> _What is being asked_:
Copy every line that contains the string "Definition" from the entries below.

Dataset entries

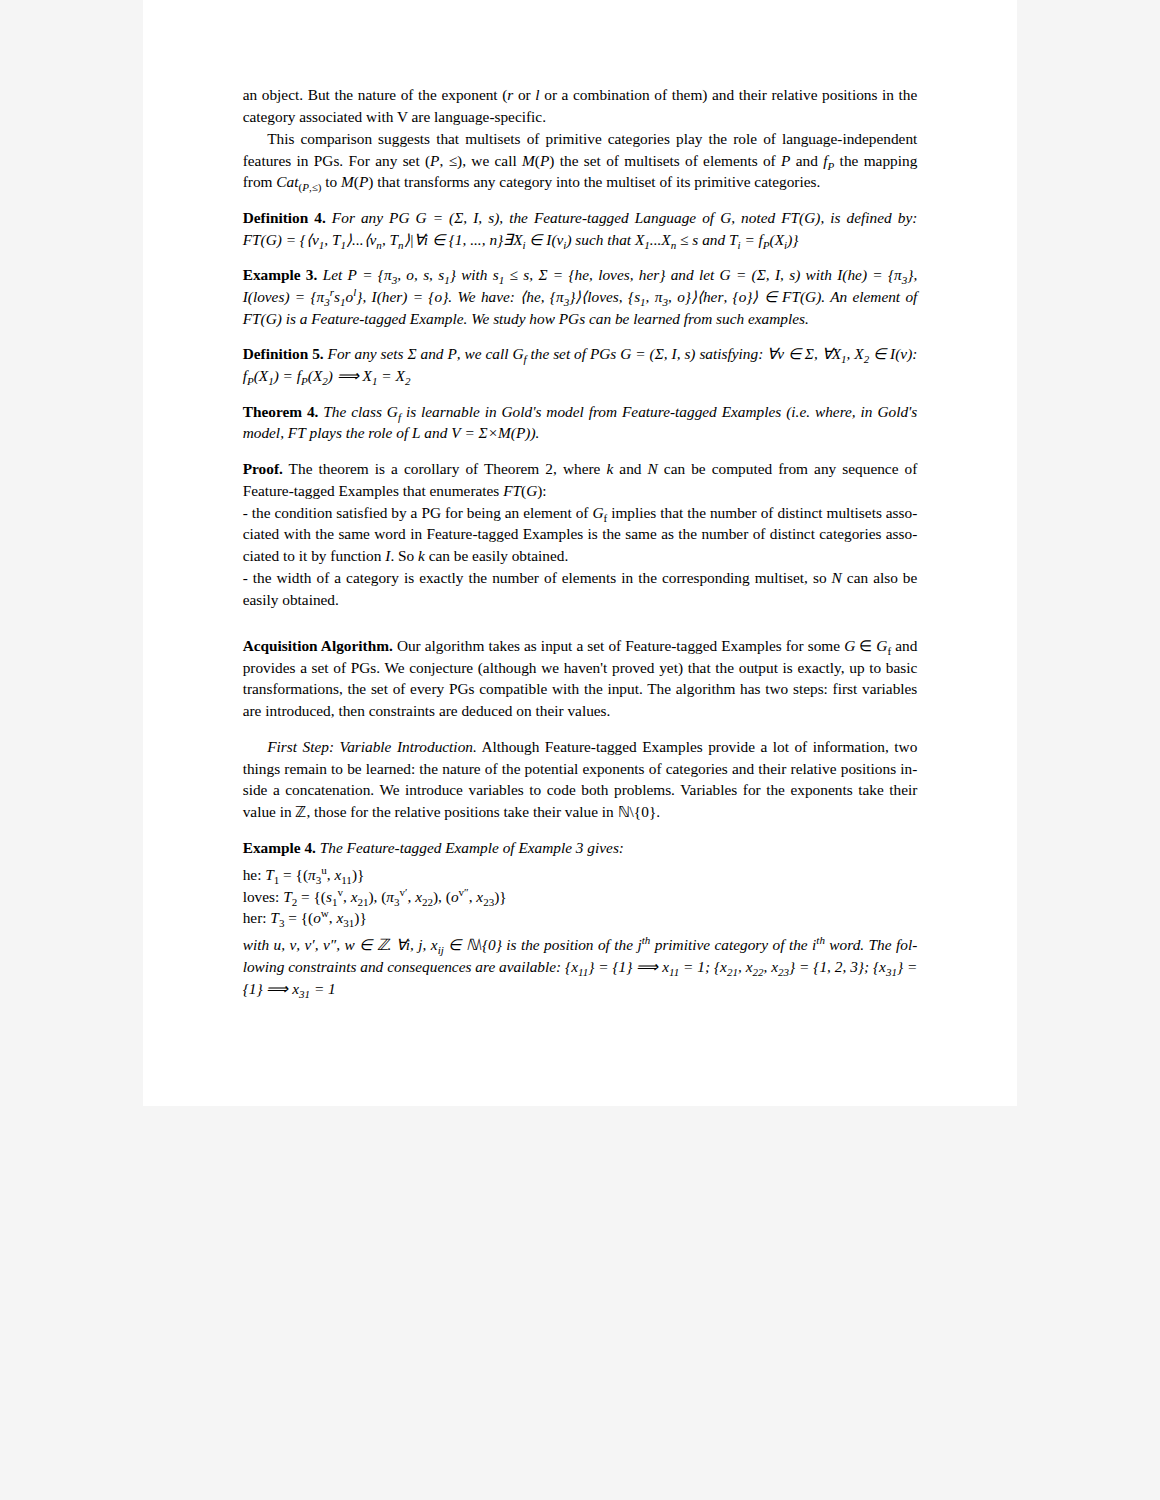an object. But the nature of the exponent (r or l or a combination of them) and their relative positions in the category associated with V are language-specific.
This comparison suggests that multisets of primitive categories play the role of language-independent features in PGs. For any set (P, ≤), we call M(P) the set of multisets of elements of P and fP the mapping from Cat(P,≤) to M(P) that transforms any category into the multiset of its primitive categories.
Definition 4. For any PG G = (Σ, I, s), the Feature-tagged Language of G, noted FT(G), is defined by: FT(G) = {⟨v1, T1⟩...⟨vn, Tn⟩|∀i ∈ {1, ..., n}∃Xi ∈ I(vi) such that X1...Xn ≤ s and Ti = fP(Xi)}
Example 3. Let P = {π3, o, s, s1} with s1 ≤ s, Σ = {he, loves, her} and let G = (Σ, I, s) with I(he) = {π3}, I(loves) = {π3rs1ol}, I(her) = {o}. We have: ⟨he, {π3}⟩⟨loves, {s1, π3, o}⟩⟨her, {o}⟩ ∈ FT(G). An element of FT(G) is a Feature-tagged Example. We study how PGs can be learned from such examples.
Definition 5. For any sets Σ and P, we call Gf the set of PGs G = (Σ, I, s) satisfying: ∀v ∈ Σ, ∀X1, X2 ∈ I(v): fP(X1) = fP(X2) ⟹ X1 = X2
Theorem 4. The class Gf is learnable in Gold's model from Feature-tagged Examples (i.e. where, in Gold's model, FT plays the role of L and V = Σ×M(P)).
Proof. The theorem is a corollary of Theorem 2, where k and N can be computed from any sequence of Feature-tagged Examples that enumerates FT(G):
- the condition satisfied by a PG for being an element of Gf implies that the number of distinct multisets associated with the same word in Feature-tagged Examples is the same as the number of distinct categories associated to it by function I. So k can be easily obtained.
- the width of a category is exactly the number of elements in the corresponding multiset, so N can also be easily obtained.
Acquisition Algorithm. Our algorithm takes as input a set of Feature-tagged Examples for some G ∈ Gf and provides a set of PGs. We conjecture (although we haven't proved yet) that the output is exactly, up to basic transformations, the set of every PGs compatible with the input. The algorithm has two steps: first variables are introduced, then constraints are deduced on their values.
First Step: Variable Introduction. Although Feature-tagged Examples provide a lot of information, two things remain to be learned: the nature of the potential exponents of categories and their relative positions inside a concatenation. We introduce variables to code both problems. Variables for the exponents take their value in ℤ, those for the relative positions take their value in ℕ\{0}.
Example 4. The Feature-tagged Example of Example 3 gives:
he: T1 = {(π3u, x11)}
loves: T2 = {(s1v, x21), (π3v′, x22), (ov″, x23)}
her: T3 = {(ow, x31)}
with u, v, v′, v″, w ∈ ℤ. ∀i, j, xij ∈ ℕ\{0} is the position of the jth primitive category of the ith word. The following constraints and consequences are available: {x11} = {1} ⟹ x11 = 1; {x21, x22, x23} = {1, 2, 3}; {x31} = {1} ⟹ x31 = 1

> _Output for this exercise_:
Definition 4. For any PG G = (Σ, I, s), the Feature-tagged Language of G, noted FT(G), is defined by: FT(G) = {⟨v1, T1⟩...⟨vn, Tn⟩|∀i ∈ {1, ..., n}∃Xi ∈ I(vi) such that X1...Xn ≤ s and Ti = fP(Xi)}
Definition 5. For any sets Σ and P, we call Gf the set of PGs G = (Σ, I, s) satisfying: ∀v ∈ Σ, ∀X1, X2 ∈ I(v): fP(X1) = fP(X2) ⟹ X1 = X2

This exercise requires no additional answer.